**TASK TO CARRY OUT**.
The records sit below. Return every line in them that holds the word "actually".
*** Opening of SOURCE MATERIAL ***
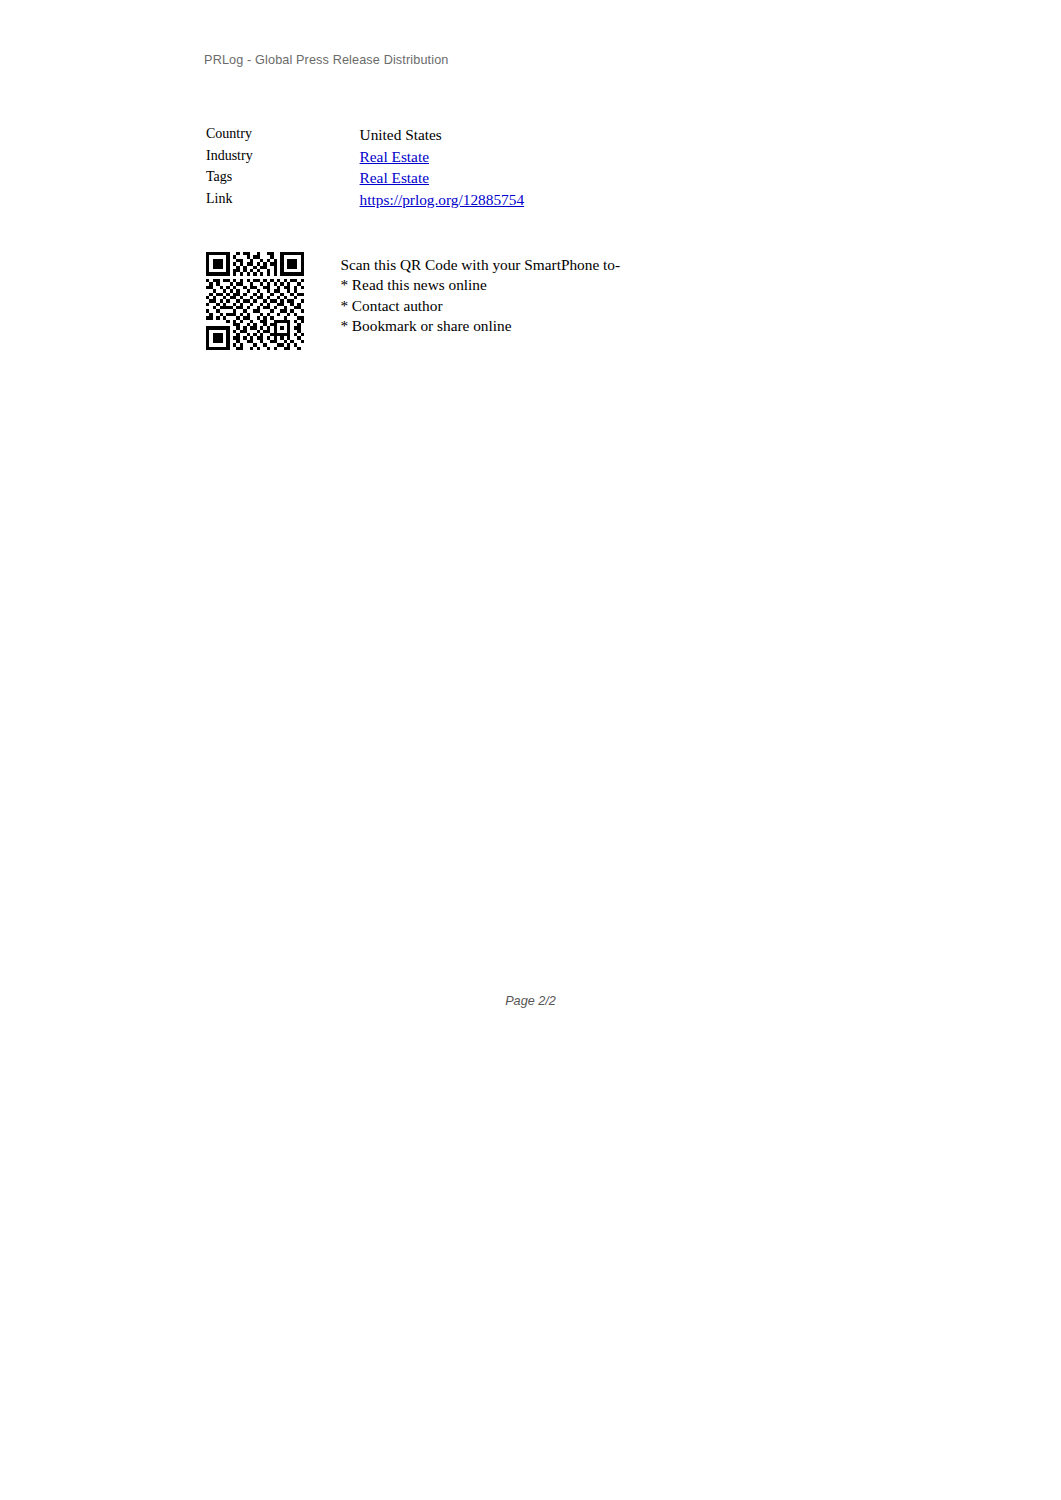PRLog - Global Press Release Distribution
| Country | United States |
| Industry | Real Estate |
| Tags | Real Estate |
| Link | https://prlog.org/12885754 |
Scan this QR Code with your SmartPhone to-
* Read this news online
* Contact author
* Bookmark or share online
Page 2/2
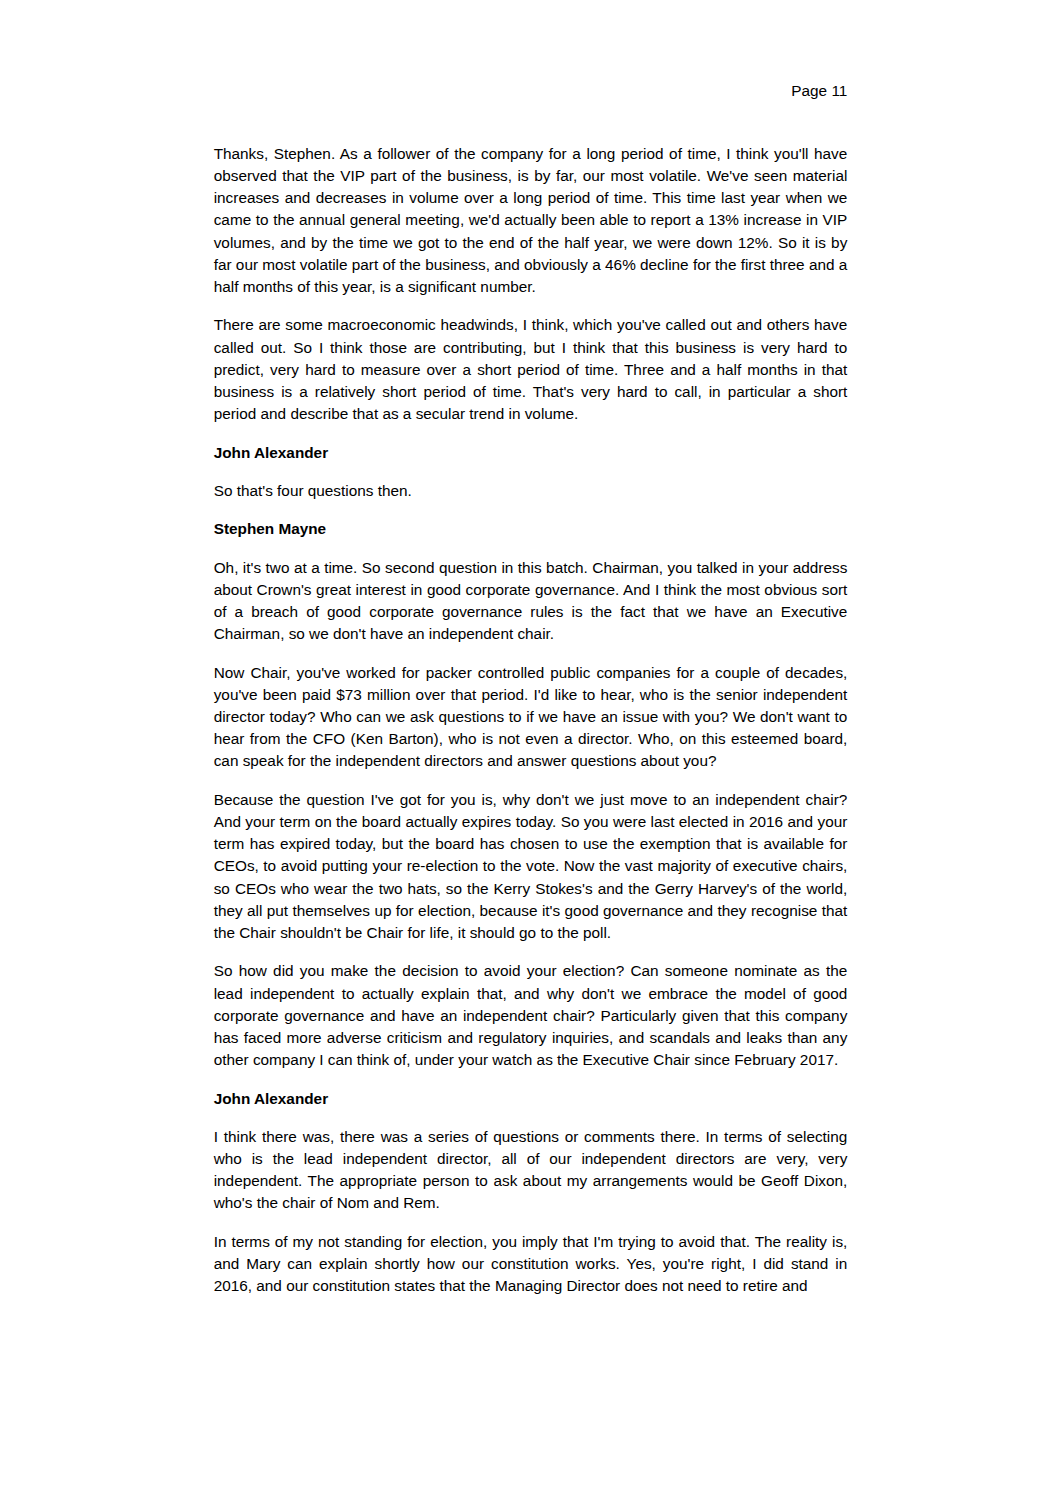Page 11
Thanks, Stephen. As a follower of the company for a long period of time, I think you'll have observed that the VIP part of the business, is by far, our most volatile. We've seen material increases and decreases in volume over a long period of time. This time last year when we came to the annual general meeting, we'd actually been able to report a 13% increase in VIP volumes, and by the time we got to the end of the half year, we were down 12%. So it is by far our most volatile part of the business, and obviously a 46% decline for the first three and a half months of this year, is a significant number.
There are some macroeconomic headwinds, I think, which you've called out and others have called out. So I think those are contributing, but I think that this business is very hard to predict, very hard to measure over a short period of time. Three and a half months in that business is a relatively short period of time. That's very hard to call, in particular a short period and describe that as a secular trend in volume.
John Alexander
So that's four questions then.
Stephen Mayne
Oh, it's two at a time. So second question in this batch. Chairman, you talked in your address about Crown's great interest in good corporate governance. And I think the most obvious sort of a breach of good corporate governance rules is the fact that we have an Executive Chairman, so we don't have an independent chair.
Now Chair, you've worked for packer controlled public companies for a couple of decades, you've been paid $73 million over that period. I'd like to hear, who is the senior independent director today? Who can we ask questions to if we have an issue with you? We don't want to hear from the CFO (Ken Barton), who is not even a director. Who, on this esteemed board, can speak for the independent directors and answer questions about you?
Because the question I've got for you is, why don't we just move to an independent chair? And your term on the board actually expires today. So you were last elected in 2016 and your term has expired today, but the board has chosen to use the exemption that is available for CEOs, to avoid putting your re-election to the vote. Now the vast majority of executive chairs, so CEOs who wear the two hats, so the Kerry Stokes's and the Gerry Harvey's of the world, they all put themselves up for election, because it's good governance and they recognise that the Chair shouldn't be Chair for life, it should go to the poll.
So how did you make the decision to avoid your election? Can someone nominate as the lead independent to actually explain that, and why don't we embrace the model of good corporate governance and have an independent chair? Particularly given that this company has faced more adverse criticism and regulatory inquiries, and scandals and leaks than any other company I can think of, under your watch as the Executive Chair since February 2017.
John Alexander
I think there was, there was a series of questions or comments there. In terms of selecting who is the lead independent director, all of our independent directors are very, very independent. The appropriate person to ask about my arrangements would be Geoff Dixon, who's the chair of Nom and Rem.
In terms of my not standing for election, you imply that I'm trying to avoid that. The reality is, and Mary can explain shortly how our constitution works. Yes, you're right, I did stand in 2016, and our constitution states that the Managing Director does not need to retire and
*** Close of SOURCE MATERIAL ***
**PROBLEM SOLUTION**.
Thanks, Stephen. As a follower of the company for a long period of time, I think you'll have observed that the VIP part of the business, is by far, our most volatile. We've seen material increases and decreases in volume over a long period of time. This time last year when we came to the annual general meeting, we'd actually been able to report a 13% increase in VIP volumes, and by the time we got to the end of the half year, we were down 12%. So it is by far our most volatile part of the business, and obviously a 46% decline for the first three and a half months of this year, is a significant number.
Because the question I've got for you is, why don't we just move to an independent chair? And your term on the board actually expires today. So you were last elected in 2016 and your term has expired today, but the board has chosen to use the exemption that is available for CEOs, to avoid putting your re-election to the vote. Now the vast majority of executive chairs, so CEOs who wear the two hats, so the Kerry Stokes's and the Gerry Harvey's of the world, they all put themselves up for election, because it's good governance and they recognise that the Chair shouldn't be Chair for life, it should go to the poll.
So how did you make the decision to avoid your election? Can someone nominate as the lead independent to actually explain that, and why don't we embrace the model of good corporate governance and have an independent chair? Particularly given that this company has faced more adverse criticism and regulatory inquiries, and scandals and leaks than any other company I can think of, under your watch as the Executive Chair since February 2017.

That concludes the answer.